Accounting firms will also find benefits in the updated framework, Hirth predicts. “On the other side of the house, for accountants that are in public practice working with clients, hopefully this guidance will be material that they can use that’s updated and revised to help their clients have more effective risk management programs,” he said. “If they have more effective risk management programs, we think they will meet more of their objectives more of the time so they’ll be more successful. Accountants in public practice and consultants that are former accountants will be able to help their clients in a way that I think their clients will be very happy.”

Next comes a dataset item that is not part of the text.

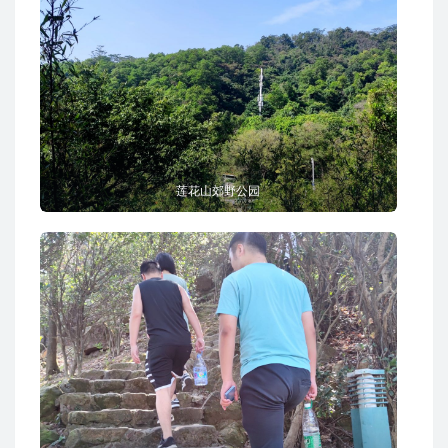
莲花山郊野公园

PwC won’t be the only firm to benefit from the updated framework. “We certainly are encouraged that the accounting firms would see this as a valuable tool to talk to their clients about, to assist companies and to work with them,” said PwC director Frank Martens. “We know there are various tools in the marketplace and each of the firms have their own perspective. But we do see there being value in firms having one common view of risk, what it’s about and how to leverage that in the marketplace. We would encourage them to participate in the project, to provide feedback and content and relevance to us. Going forward, we certainly would encourage the firms to be on board with this.”

Hirth also hopes to get input in the stakeholder survey from accounting organizations, along with companies, chief risk officers and CFOs. “We hope that the AICPA, which is one of our sponsoring organizations, and the accounting firms large and small, will give us feedback as well,” he said. “A rich diversity of feedback is what we want, because with these frameworks we try to be helpful to every kind of organization, from the small owner-managed business to the not-for-profit organizations and the government entities and the big large public companies as well as the companies that want to go public. We want input from lots of people.”

Abundance of Risks
Besides technology changes, the new framework may reflect some of the lessons learned from the failure of risk managers to properly take into account risks in areas such as subprime mortgages before the financial crisis.

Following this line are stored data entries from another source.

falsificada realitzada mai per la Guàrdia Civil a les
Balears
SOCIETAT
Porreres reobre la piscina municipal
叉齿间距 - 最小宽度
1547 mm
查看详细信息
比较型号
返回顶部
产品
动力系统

“The framework is intended to bring the thinking up to date, including lessons learned from those types of events, but also experiences where the framework has done extremely well in helping organizations identify, assess, manage and mitigate enterprise-level risks,” said Chesley. “I think it’s a combination of what’s worked well, what needs to work better, and what lessons learned do we have. Since the groundbreaking moment in 2004 when the ERM framework was first published, what have organizations learned, both positive and negative, and how do we bring that into the construct of the new framework to help industries in general move forward in their thinking about how to manage enterprise risk?”

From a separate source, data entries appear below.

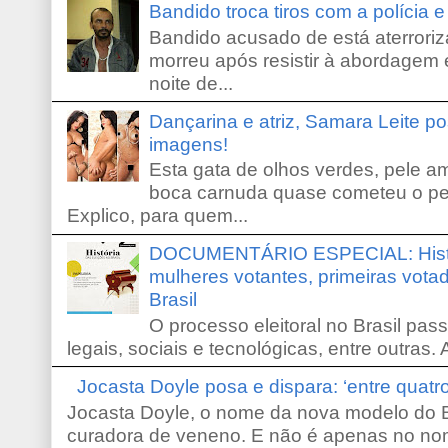
Bandido troca tiros com a polícia 
Bandido acusado de está aterroriz
morreu após resistir à abordagem e
noite de...
Dançarina e atriz, Samara Leite p
imagens!
Esta gata de olhos verdes, pele 
boca carnuda quase cometeu o pe
Explico, para quem...
DOCUMENTÁRIO ESPECIAL: Históri
mulheres votantes, primeiras votad
Brasil
O processo eleitoral no Brasil pas
legais, sociais e tecnológicas, entre outras. 
Jocasta Doyle posa e dispara: ‘entre quat
Jocasta Doyle, o nome da nova modelo do B
curadora de veneno. E não é apenas no no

Other areas that might come up in the feedback are risks such as fraud, cybercrime, over-leverage, and credit risk, but Martens does not want the framework to be too proscriptive. “One of the things that we’ve been cautious of in the framework is trying to get overly proscriptive around exactly how to manage individual risks,” he said. “We think it’s important that management have a framework that provides them with context and insights around what to do. We have always provided in frameworks illustrations and examples, but we’re not trying to make this proscriptive in terms of what management needs to do. It’s a framework. But certainly things like technology, cybercrime, fraud and other broad sweeping trends that we see around demographics and globalization are things that companies need to be aware of. We think the framework can help them be aware of those and develop mitigation strategies, but we need to leave control in the hands of management.”